The benzoanellated tricyclic boratirene 2⋅Li(Et2O) was synthesized by reductive dehalogenation of C─borylborirene 1 with Lithium powder, and its distorted structure was determined by X‐ray analysis. The formation of compound 2⋅Li(Et2O) can be described as a result of the insertion of the carbene‐like boron atom into the C─H bond of a methyl group at a duryl ring (duryl ring = 2,3,5,6‐tetramethylphenyl) in the ortho position. This new tricyclic compound contains a highly shielded, formally three‐coordinated boron atom with δ11B = 27 ppm. However, the 11B chemical shift in the range of 65 to 85 ppm is expected for carbon‐bonded three‐coordinated boron atoms. The reason for the high shielding of this boron atom in 2⋅Li(Et2O) is a very strong C─B hyperconjugation. The strained, and negatively charged three‐membered ring in 2⋅Li(Et2O) is an optimal component for a strong hyperconjugative interaction, leading to the formation of a three‐center two‐electron (3c‐2e) σ bond with the empty p orbital of the boron atom, resulting in a strong distortion of the six‐membered ring. The distorted structure of the benzoanellated tricyclic boratirene was determined by X‐ray analysis.
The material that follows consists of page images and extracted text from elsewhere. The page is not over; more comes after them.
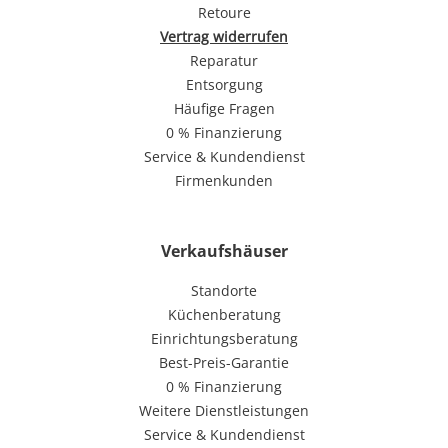
Retoure
Vertrag widerrufen
Reparatur
Entsorgung
Häufige Fragen
0 % Finanzierung
Service & Kundendienst
Firmenkunden
Verkaufshäuser
Standorte
Küchenberatung
Einrichtungsberatung
Best-Preis-Garantie
0 % Finanzierung
Weitere Dienstleistungen
Service & Kundendienst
The formation of this compound can be described as a result of the insertion of a carbene‐like boron atom into a C─H bond. The 11B chemical shift of the formally three‐coordinated boron atom (B2) shows a signal at 27 ppm (typically, the 11B chemical shift for carbon‐bonded three‐coordinated boron atom is in the range of 65 to 85 ppm). The reason for the high shielding of the B2 atom is a strong hyperconjugative interaction, leading to the formation of a 3c‐2e σ bond with the empty p orbital of the B2 atom, resulting in a strong distortion of the six‐membered ring.